Il n'y a pas de sujet plus important à tous égards que celui auquel vous faites allusion. Plus nous présenterons simplement Christ mourant pour nos péchés, mieux ce sera. Toutes ces grandes vérités sont des faits, et j'admire en cela la sagesse de Dieu, car les plus simples peuvent ainsi par grâce les comprendre, et les plus fortes intelligences doivent s'incliner et les accepter comme telles. Lorsque nous cherchons à les sonder — et de nos jours on veut sonder toutes choses — il y a en elles des profondeurs qu'aucun de nous ne peut mesurer.

Le plein droit de Dieu envers les pécheurs est qu'ils doivent le servir selon la relation où ils se trouvent vis-à-vis de Lui, comme créatures qui ont la connaissance du bien et du mal: «L'homme est devenu comme l'un de nous, pour connaître le bien et le mal». Il était tenu de reconnaître Dieu et son prochain en tout ce qui leur était dû, et cela même jusqu'aux désirs de la convoitise dans son coeur, à l'égard de son prochain. La loi était la parfaite mesure de cela, même lorsque les hommes n'étaient pas sous son autorité. Mais en fait, les choses allaient beaucoup plus loin, parce qu'il y avait les voies de l'homme et les voies de Dieu, les unes et les autres manifestant ce que l'homme était, et lui imposant de nouvelles obligations. Les hommes n'ont pas aimé garder Dieu dans leur connaissance, et ils ne l'ont pas fait; lorsqu'ils le connaissaient comme Dieu, ainsi que Noé le connaissait, ils s'établirent des démons pour les adorer et se dégradèrent au-dessous de la nature de l'homme. Or le jugement est selon les oeuvres, Dieu tenant compte du degré de lumière en prononçant le jugement (Luc 12). Mais le jugement est selon les oeuvres, et a pour effet judiciaire l'exclusion de la présence de Dieu, quel que soit le degré de châtiment infligé.
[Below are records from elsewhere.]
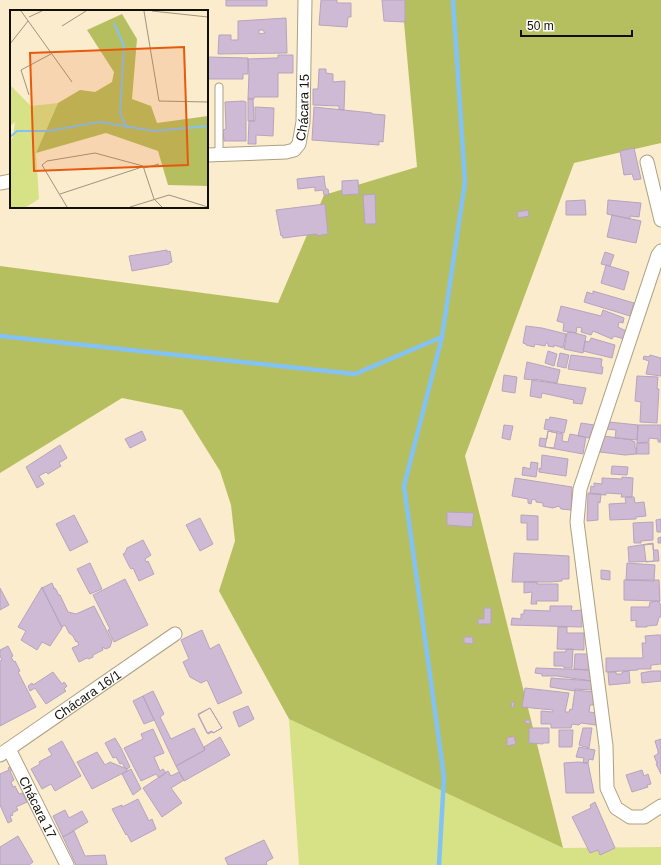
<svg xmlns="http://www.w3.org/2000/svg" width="661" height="865" viewBox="0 0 661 865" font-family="Arial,sans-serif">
	<rect width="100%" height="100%" fill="#faeccd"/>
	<path fill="#d7e186" d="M 289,719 L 563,848 L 661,847 L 661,865 L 299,865 Z"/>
	<path fill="#b6bf5f" d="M 402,0 L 661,0 L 661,143 L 574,163 L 465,456 L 563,848 L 289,719 L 219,591 L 235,541 L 231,505 L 220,471 L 182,410 L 122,398 L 0,473 L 0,266 L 278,303 L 324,195 L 417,167 Z"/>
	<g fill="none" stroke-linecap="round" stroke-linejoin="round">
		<path stroke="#83c2f4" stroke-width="4.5" d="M 0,336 L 355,374 L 442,337
			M 439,865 L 444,777 L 404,486 L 442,337 L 465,182 L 453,0"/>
	</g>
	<path fill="#cfbad5" stroke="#b7a3be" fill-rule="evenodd" d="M 226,0 L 267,0 L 267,6 L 226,6 Z
		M 321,0 L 337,0 L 337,3 L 351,3 L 351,17 L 348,17 L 347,27 L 319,25 Z
		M 382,0 L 405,0 L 405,22 L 384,21 Z
		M 286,18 L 287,53 L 218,54 L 219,35 L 231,35 L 231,40 L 238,40 L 238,21 ZM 259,30 L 263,30 L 265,33 L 259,34 Z
		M 278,55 L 293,55 L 293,73 L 278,73 L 278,97 L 254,97 L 254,99 L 248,99 L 249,73 L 248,59 L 274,58 L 278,58 Z
		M 207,57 L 248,58 L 248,74 L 243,74 L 243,79 L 208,79 Z
		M 319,69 L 326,69 L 326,73 L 333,74 L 333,82 L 345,81 L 344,110 L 339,109 L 339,106 L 313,105 L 313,89 L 318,89 Z
		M 248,99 L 253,99 L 254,121 L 248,121 Z
		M 243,101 L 246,102 L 246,141 L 224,141 L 223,130 L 226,129 L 225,102 Z
		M 255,107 L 274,108 L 273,136 L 256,135 L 256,144 L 248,144 L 249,121 L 255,121 Z
		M 314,107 L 372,113 L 372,114 L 385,115 L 383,142 L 379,141 L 379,145 L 312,140 Z
		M 634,148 L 641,179 L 634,180 L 632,174 L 624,175 L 620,151 Z
		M 324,176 L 325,185 L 326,189 L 328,189 L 329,195 L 324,195 L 323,190 L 315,191 L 315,187 L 298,189 L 297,179 Z
		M 358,180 L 359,194 L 342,195 L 342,181 Z
		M 375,194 L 376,224 L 365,224 L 363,195 Z
		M 585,200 L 586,215 L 566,215 L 566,201 Z
		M 608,200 L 641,203 L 639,217 L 630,216 L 630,219 L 607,214 Z
		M 325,204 L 328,234 L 317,236 L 317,234 L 307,235 L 283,238 L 282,235 L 281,236 L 276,210 Z
		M 528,210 L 529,216 L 518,218 L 517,212 Z
		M 612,215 L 641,221 L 636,243 L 607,237 Z
		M 167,250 L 167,252 L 170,251 L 172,262 L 169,263 L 169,264 L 132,271 L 129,256 Z
		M 605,252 L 614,255 L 610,266 L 601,264 Z
		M 606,265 L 629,272 L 624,290 L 601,283 Z
		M 593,291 L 634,303 L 630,316 L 584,302 L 587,292 L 593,294 Z
		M 561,306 L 601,316 L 603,310 L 624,318 L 623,323 L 619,322 L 618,327 L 626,331 L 624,339 L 614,336 L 612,339 L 593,331 L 591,335 L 581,332 L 582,328 L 577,327 L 576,333 L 563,331 L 564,323 L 557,321 Z
		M 526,326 L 542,328 L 566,334 L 563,348 L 554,345 L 554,347 L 548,346 L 548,343 L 546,343 L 545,346 L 535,344 L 534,347 L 526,345 L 526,344 L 523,343 Z
		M 571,332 L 586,336 L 583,353 L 564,349 L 567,333 Z
		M 591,338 L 615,345 L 612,358 L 583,351 L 585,341 L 589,342 Z
		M 548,351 L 557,354 L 554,366 L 545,363 Z
		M 560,353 L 569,355 L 566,368 L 557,366 Z
		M 571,355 L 602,359 L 601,367 L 603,367 L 602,374 L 568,369 Z
		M 650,355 L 661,358 L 661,376 L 646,374 L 649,361 L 643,359 L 644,356 L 649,357 Z
		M 527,362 L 560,370 L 557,383 L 534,379 L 534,380 L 524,379 Z
		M 504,375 L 517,377 L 515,393 L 502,391 Z
		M 637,376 L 658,377 L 657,389 L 659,389 L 657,423 L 640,422 L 641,402 L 635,401 Z
		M 532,380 L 586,388 L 582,404 L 573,403 L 574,400 L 542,393 L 541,398 L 530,396 Z
		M 550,417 L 567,420 L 564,433 L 544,429 L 546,419 L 549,420 Z
		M 609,422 L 638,425 L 637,440 L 615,438 L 616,430 L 606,429 Z
		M 581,423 L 594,425 L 589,438 L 578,436 Z
		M 504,425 L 513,426 L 510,440 L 502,438 Z
		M 638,425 L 661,425 L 661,442 L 658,442 L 658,439 L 649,438 L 649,442 L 637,443 Z
		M 142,431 L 146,440 L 130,448 L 125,439 Z
		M 548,431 L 563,434 L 562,441 L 568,442 L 570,434 L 586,437 L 583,454 L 539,446 L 540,438 L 547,439 Z
		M 548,431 L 557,433 L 554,448 L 545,447 Z
		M 604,436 L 632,440 L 632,441 L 635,442 L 635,448 L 637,449 L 636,454 L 625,455 L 600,452 Z
		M 637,443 L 649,443 L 649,454 L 636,454 Z
		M 60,445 L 67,458 L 59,463 L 61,466 L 48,474 L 46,472 L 39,476 L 44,484 L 37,488 L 26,467 Z
		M 542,455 L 568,459 L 566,476 L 539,472 L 539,468 L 541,469 Z
		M 531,462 L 538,463 L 536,477 L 522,475 L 523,467 L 530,469 Z
		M 612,466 L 628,467 L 627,475 L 611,474 Z
		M 622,477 L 633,478 L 632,497 L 621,497 L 622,494 L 606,493 L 606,495 L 590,494 L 591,486 L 594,487 L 594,483 L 602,484 L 602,478 L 622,479 Z
		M 515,478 L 572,487 L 571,510 L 561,509 L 559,506 L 553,508 L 543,506 L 543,503 L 536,502 L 536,500 L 532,499 L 531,504 L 528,503 L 528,499 L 512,496 Z
		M 588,493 L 601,494 L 600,503 L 598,502 L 598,520 L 587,521 Z
		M 627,497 L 634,497 L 635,503 L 644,502 L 646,516 L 636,517 L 636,519 L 610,520 L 609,504 L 626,503 L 625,498 Z
		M 447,512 L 474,513 L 472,527 L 447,525 Z
		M 74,515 L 88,542 L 70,551 L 56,524 Z
		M 521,515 L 538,516 L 538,540 L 527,540 L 527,523 L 521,523 Z
		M 200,518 L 213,544 L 200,551 L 186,525 Z
		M 661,519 L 661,532 L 657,532 L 656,520 Z
		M 653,522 L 653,540 L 641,541 L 641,543 L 634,543 L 633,523 Z
		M 661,537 L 661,543 L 658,543 L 658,538 Z
		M 143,540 L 151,555 L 145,559 L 146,562 L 148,561 L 154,574 L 139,581 L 133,568 L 131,569 L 129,566 L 123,554 L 125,553 L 127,548 Z
		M 653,543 L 653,550 L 658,550 L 659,561 L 629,562 L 628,547 Z
		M 653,544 L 654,561 L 646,562 L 644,545 Z
		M 514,553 L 569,556 L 569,579 L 562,579 L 562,581 L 550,582 L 512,582 Z
		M 90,563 L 102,589 L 90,594 L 77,569 Z
		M 627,563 L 655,565 L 654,581 L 626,580 Z
		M 601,570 L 610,571 L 610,580 L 601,579 Z
		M 125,579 L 148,625 L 114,642 L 108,630 L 110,629 L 93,595 Z
		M 624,580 L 659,580 L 660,601 L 624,600 Z
		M 524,582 L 537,582 L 537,584 L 558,584 L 558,601 L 536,601 L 537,604 L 531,604 L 532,592 L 524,593 Z
		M 52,583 L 54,588 L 53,589 L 55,588 L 58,593 L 58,595 L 60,595 L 68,612 L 76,614 L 94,606 L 112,641 L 110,647 L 106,649 L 102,647 L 103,650 L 93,655 L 93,657 L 89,659 L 87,658 L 79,662 L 72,648 L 79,645 L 77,641 L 76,642 L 73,636 L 69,633 L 65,625 L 62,627 L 42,588 Z
		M 42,587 L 62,628 L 50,646 L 42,642 L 37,650 L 21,640 L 26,631 L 18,627 Z
		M 0,588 L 9,605 L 0,610 Z
		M 659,601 L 661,606 L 661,617 L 659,617 L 657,625 L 647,626 L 647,627 L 636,627 L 636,620 L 631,621 L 631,607 L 649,607 L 650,602 Z
		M 550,606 L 572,606 L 571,611 L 582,610 L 582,627 L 511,625 L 512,618 L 521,619 L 521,614 L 524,614 L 524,610 L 550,611 Z
		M 484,608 L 491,608 L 491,624 L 478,624 L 478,619 L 484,619 Z
		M 558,627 L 567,627 L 567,633 L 584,633 L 584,650 L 557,649 Z
		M 202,630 L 210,649 L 219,644 L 242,693 L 218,704 L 207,680 L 201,683 L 190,677 L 183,662 L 189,659 L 181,640 Z
		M 657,635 L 661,635 L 661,664 L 651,665 L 651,669 L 638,669 L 638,670 L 606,672 L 606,658 L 643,658 L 642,643 L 646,643 L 645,636 Z
		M 464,637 L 473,637 L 473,644 L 464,643 Z
		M 8,646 L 13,656 L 11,657 L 14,662 L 15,661 L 20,671 L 18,672 L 36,707 L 0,726 L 0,661 L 2,660 L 0,656 L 0,650 Z
		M 566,649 L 573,649 L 572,668 L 564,668 L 564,666 L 554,666 L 554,652 L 566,652 Z
		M 575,654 L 593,654 L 590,670 L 574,669 Z
		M 536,668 L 592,670 L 592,681 L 557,676 L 542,676 L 542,674 L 535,673 Z
		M 629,671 L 630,683 L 609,685 L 608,672 L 616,672 L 616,674 L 622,674 L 622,672 Z
		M 652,671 L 661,671 L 661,681 L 642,683 L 641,673 Z
		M 53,672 L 62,684 L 64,682 L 67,686 L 64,689 L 66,691 L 46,704 L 35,688 L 30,691 L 28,686 L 32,683 L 33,685 Z
		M 551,678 L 593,681 L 594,690 L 575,689 L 575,691 L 550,687 Z
		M 525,688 L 569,693 L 565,712 L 569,712 L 570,709 L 572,710 L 575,690 L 594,692 L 593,705 L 590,705 L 589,712 L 597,713 L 596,725 L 581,723 L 579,725 L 572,724 L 571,728 L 551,728 L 551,724 L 541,724 L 541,711 L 553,712 L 553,710 L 522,707 Z
		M 153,691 L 164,714 L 160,717 L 171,739 L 194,728 L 205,750 L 176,766 L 143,696 Z
		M 143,696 L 154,720 L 144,724 L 133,701 Z
		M 512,702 L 515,702 L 513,708 L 511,707 Z
		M 248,706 L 254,719 L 239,727 L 233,712 Z
		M 210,708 L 222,728 L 213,733 L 212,731 L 207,733 L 198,715 Z
		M 210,708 L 222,728 L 213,733 L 212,732 L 208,734 L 198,714 Z
		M 525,720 L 530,720 L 530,724 L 525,723 Z
		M 529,728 L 549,728 L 549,743 L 543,743 L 543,744 L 529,743 Z
		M 583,728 L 592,728 L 589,748 L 579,745 Z
		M 153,729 L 164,753 L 154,757 L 160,771 L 163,769 L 166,773 L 159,778 L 156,774 L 141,781 L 124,748 L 143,739 L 141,734 Z
		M 559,730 L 573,730 L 572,747 L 559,747 Z
		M 514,736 L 516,744 L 507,746 L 507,738 Z
		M 220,737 L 230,755 L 184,781 L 176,766 L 205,750 L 204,747 Z
		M 115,738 L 122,750 L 130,767 L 127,769 L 125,768 L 122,763 L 120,764 L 116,757 L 113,758 L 105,743 Z
		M 661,739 L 661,774 L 656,764 L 658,763 L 657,763 L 654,756 L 658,754 L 658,751 L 655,741 Z
		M 62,741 L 81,776 L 55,791 L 51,784 L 42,789 L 31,769 L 40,764 L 39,762 L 52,755 L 48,749 Z
		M 579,747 L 595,750 L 593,760 L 589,759 L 588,763 L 583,763 L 584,758 L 576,757 Z
		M 97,752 L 105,765 L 110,762 L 127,769 L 127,771 L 92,789 L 77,762 Z
		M 578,762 L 588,763 L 594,793 L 566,793 L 564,763 Z
		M 10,767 L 12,770 L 10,771 L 14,780 L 11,782 L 13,787 L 15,786 L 19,794 L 22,793 L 27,802 L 16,807 L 18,810 L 12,813 L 13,815 L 10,816 L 12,821 L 8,823 L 0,805 L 0,774 L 9,770 L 8,768 Z
		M 131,769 L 141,789 L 133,795 L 122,774 Z
		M 642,770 L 644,776 L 648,774 L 651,784 L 647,785 L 648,787 L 632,792 L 626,775 Z
		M 168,771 L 171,776 L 179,772 L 184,780 L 171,788 L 182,803 L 162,817 L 143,788 Z
		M 138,799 L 149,821 L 152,819 L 156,829 L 131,842 L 127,834 L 126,835 L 112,809 L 122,805 L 122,807 Z
		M 595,802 L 615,848 L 600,855 L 598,850 L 590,853 L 572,817 L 591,808 L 590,805 Z
		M 65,810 L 69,818 L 82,811 L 88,822 L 63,837 L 53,816 Z
		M 74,831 L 85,856 L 105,855 L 107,865 L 76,865 L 63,837 Z
		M 18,836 L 33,862 L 29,865 L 0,865 L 0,847 Z
		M 264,840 L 273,858 L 266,862 L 267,865 L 228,865 L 225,858 Z"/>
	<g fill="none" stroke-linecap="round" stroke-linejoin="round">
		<g stroke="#ada083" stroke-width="9">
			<path id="lane" d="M 219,154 L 219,87"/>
		</g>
		<g stroke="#ada083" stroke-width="15">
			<g id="street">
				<path id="s1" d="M 207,155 L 286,152 L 294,150 L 299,144 L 303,122 L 305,0"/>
				<path d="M 647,162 L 661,220"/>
				<path d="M 0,183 L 11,181"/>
				<path d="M 661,251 L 658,255 L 580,489 L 577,522 L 606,746 L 607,788 L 616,808 L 630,817 L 644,817 L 661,806"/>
				<path id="s2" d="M 9,749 L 67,865"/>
				<path id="s3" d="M 0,755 L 175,634"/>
			</g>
		</g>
		<use href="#lane" stroke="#fff" stroke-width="7"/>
		<use href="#street" stroke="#fff" stroke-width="13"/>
	</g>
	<g text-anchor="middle" stroke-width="3.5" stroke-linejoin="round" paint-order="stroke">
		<g font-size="13" fill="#130f05" stroke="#fff">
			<text dy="5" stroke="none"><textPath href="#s1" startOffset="132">Chácara 15</textPath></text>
			<text dy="5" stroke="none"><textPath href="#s3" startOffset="106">Chácara 16/1</textPath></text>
			<text dy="5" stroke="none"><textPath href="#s2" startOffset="65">Chácara 17</textPath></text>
		</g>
	</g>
	<g transform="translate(10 10)">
		<rect width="198" height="198" fill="#faeccd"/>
		<path d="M 0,75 L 21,96 L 48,93 L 26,143 L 29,189 L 16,197 L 0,197 L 0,131 L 3,127 L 5,112 L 0,116 Z" fill="#d7e186"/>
		<path d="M 112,4 L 127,29 L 122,89 L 141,96 L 147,113 L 198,106 L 198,176 L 158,175 L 148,141 L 96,123 L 26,143 L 48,93 L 70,80 L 85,82 L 102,72 L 104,62 L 77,20 Z" fill="#b6bf5f"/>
		<path fill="none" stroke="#83c2f4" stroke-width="2" d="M 104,13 L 114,36 L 110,103 L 117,118M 0,127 L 7,121 L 38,121 L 90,112 L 144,121 L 198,116"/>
		<path fill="none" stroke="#9e947d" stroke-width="1" d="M 11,1 L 62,72M 134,1 L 149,91 L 198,92M 142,1 L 198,7M 19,7 L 32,1M 52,16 L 76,1M 0,34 L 18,11M 19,85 L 11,60 L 41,44M 134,158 L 149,154M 50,184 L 132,157M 57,197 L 32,155 L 37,151 L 85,143 L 133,156 L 144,189 L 152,197M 120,197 L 159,185 L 198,197"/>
		<path fill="#e8590c" fill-opacity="0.15" stroke="#e8590c" stroke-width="2" d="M 174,37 L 178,155 L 24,161 L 20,43 Z"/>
		<rect width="198" height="198" fill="none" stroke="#130f05" stroke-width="2"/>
	</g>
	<path d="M521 30v6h111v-6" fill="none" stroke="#130f05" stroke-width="2"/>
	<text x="527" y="30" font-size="12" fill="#130f05" stroke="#ffffff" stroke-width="3" paint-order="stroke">50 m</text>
</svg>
Mais il y a beaucoup plus au fond. La pensée de la chair est inimitié contre Dieu entièrement et toujours; outre le fait d'enfreindre les obligations, elle conduit à le faire. L'homme a été chassé de devant la présence de Dieu au commencement, et à côté du jugement à venir selon ses oeuvres, il trouve, lorsque ses yeux sont ouverts, qu'il est perdu maintenant; quoique cela soit caché pour ceux qui marchent par la vue, quand le voile des sens et l'apparence du monde ont disparu, il trouve que c'est pour toujours. Or, bien que la loi prouve cela à l'esprit enseigné de Dieu, la grande preuve en est le rejet de Christ: «Il (l'Esprit Saint) convaincra le monde de péché (non du sentiment des péchés, bien que cela soit vrai), parce qu'ils ne croient pas en moi», dit le Seigneur. Jusqu'au déluge, le premier monde était (avec le témoignage de la part de Dieu) l'homme laissé à lui-même, et Dieu, à cause de sa corruption, dut le détruire par le déluge. Ensuite le gouvernement fut confié à Noé; puis vint la promesse avec Abraham, la loi avec Moïse; puis il y eut les prophètes, et enfin Christ. Ce sont les voies de Dieu avec les hommes, un système complet de probation qui s'est terminé par la preuve que non seulement l'homme ne voulait pas obéir, mais qu'il n'avait aucune excuse pour son péché: il avait vu et haï Dieu venant en grâce: «Ils ont, et vu, et haï, et moi et mon Père», a dit Jésus. C'est pourquoi il est dit: «Maintenant, en la consommation des siècles, il a été manifesté une fois» et, dit le Seigneur, «maintenant est le jugement de ce monde», Et Etienne, après avoir rapporté l'appel d'Abraham et la promesse, déclare: Vous n'avez pas gardé la loi, vous avez rejeté et persécuté les prophètes, vous avez tué le Juste, vous résistez toujours à l'Esprit Saint. Là se termine l'histoire de l'homme. Il n'était pas seulement coupable et sujet au jugement, mais il était démontré que sa pensée est inimitié contre Dieu. Cela n'est pas les péchés, mais le péché, c'est l'homme, non pas jugé, mais déjà perdu, tandis que le jugement qui n'est pas encore arrivé, sera selon les oeuvres.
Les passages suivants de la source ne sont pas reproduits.